There are two main tests that doctors use to test for prostate cancer. Both are easily performed, harmless, and very accurate in diagnosing prostate cancer, especially when both tests are performed together. Both tests should be performed on all men over the age of 50, but many men should begin annual screening at an earlier age, either 40 or 45, if they have combined risk factors. An African American man whose father died from prostate cancer, for example, should begin routine testing at 40 or 45.
The most common test for prostate cancer is called the digital rectal exam (DRE). Any doctor can perform this test; the doctor uses a lubricated, gloved finger to feel the prostate through the rectal wall. This allows the doctor to manually feel any tumors or cancerous growths on the prostate. The test is painless, and takes less than 10 seconds to perform.
The second common prostate cancer test is the prostate-specific antigen test (PSA test). The prostate naturally produces hormones and fluids, and this test measures levels of the prostate-specific antigen in the blood. When prostate cancer begins to develop, the cancerous cells produce this antigen at a much higher rate than normal cells do, so high levels of PSA in a man's blood suggest that cancerous cells may be present. The average level of PSA is 4 ng/ml, though some professionals think lowering this level to 2.5 ng/ml would allow doctors to catch more cases of early prostate cancer.6 The test is performed by a blood draw.
It is important for every man over the age of 50, and for men with combined risk factors to get screened for prostate cancer annually. While some doctors feel that it is unnecessary to screen all men, there is much research showing the benefits of routine screening. Men who are screened annually see a reduced mortality rate, because it allows the doctor to catch the cancer in its earlier stages.7 As with many diseases, prostate cancer is much easier to treat and survive when diagnosed early on.

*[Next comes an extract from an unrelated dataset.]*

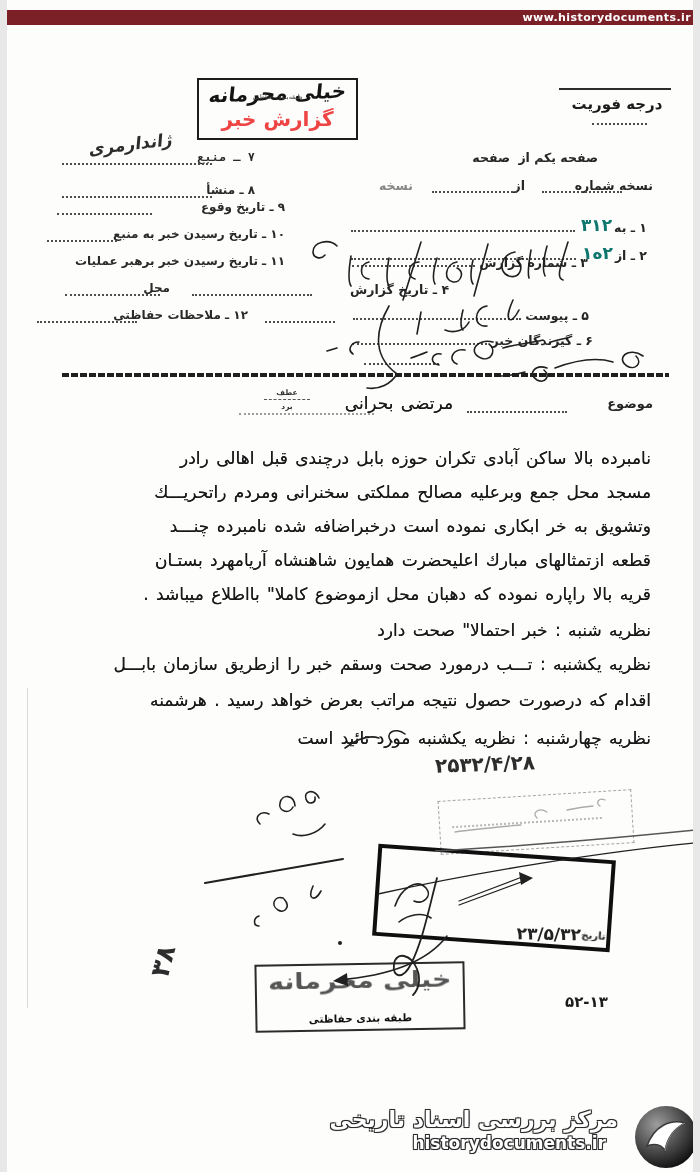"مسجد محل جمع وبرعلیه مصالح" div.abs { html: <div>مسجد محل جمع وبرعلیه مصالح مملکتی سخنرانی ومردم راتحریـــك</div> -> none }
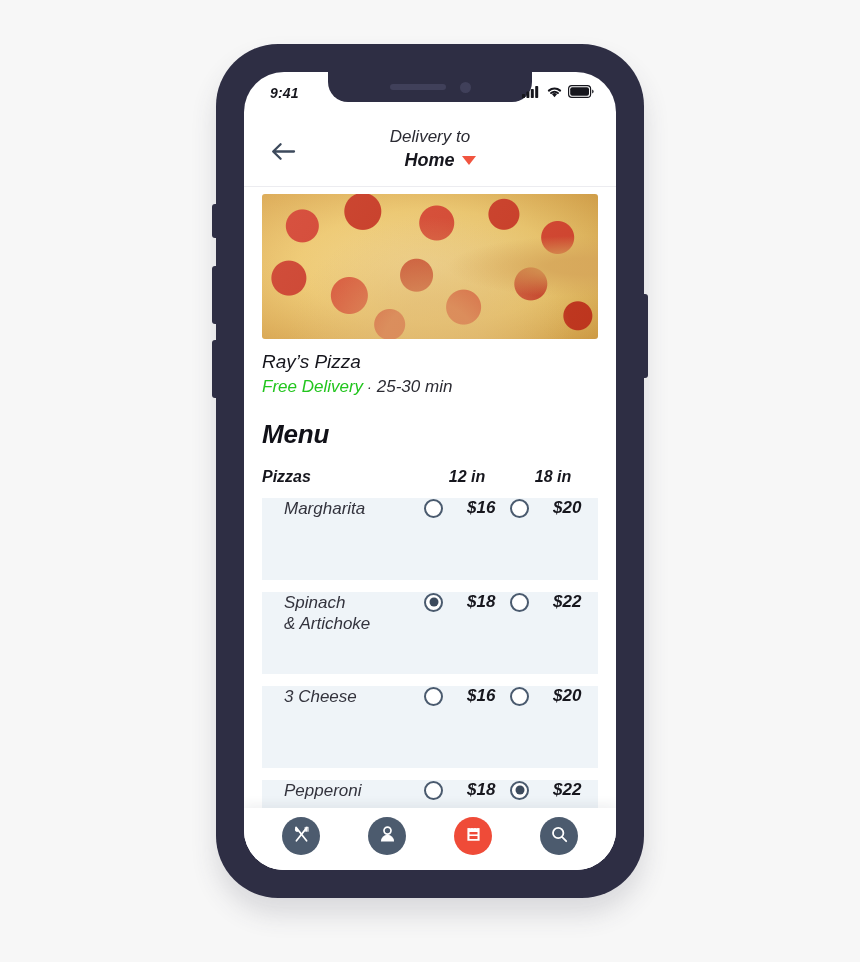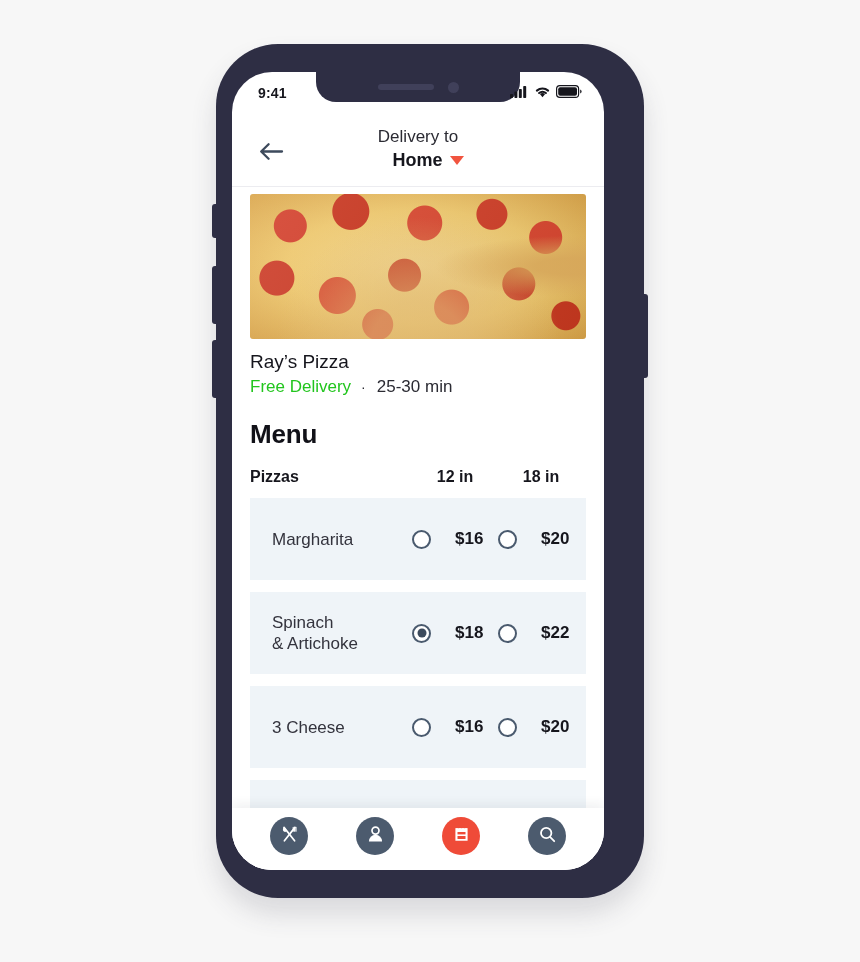"9:41" #phone-screen { font-style: none -> italic; left: 16px -> 28px }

Whether or not a man decides to be tested is essentially up to him, but every man should have the discussion with his doctor. For many men, decision making guides can be helpful in making an informed decision about whether or not to be screened.
6. Lab Advisor, "Prostate Specific Antigen Measurement." MICROMEDEX Healthcare Series 18 Nov 2008 <http://www.thomsonhc.com/hcs/librarian/PFDefaultActionEd/pf.PrintReady>.
7. Aus, Gunnar. "Prostate Cancer Screening Decreases the Absolute Risk of Being Diagnosed with Advanced Prostate Cancer - Results from a Prospective, Population-Based Randomized Controlled Trial." European Urology 51(2007): 659-664.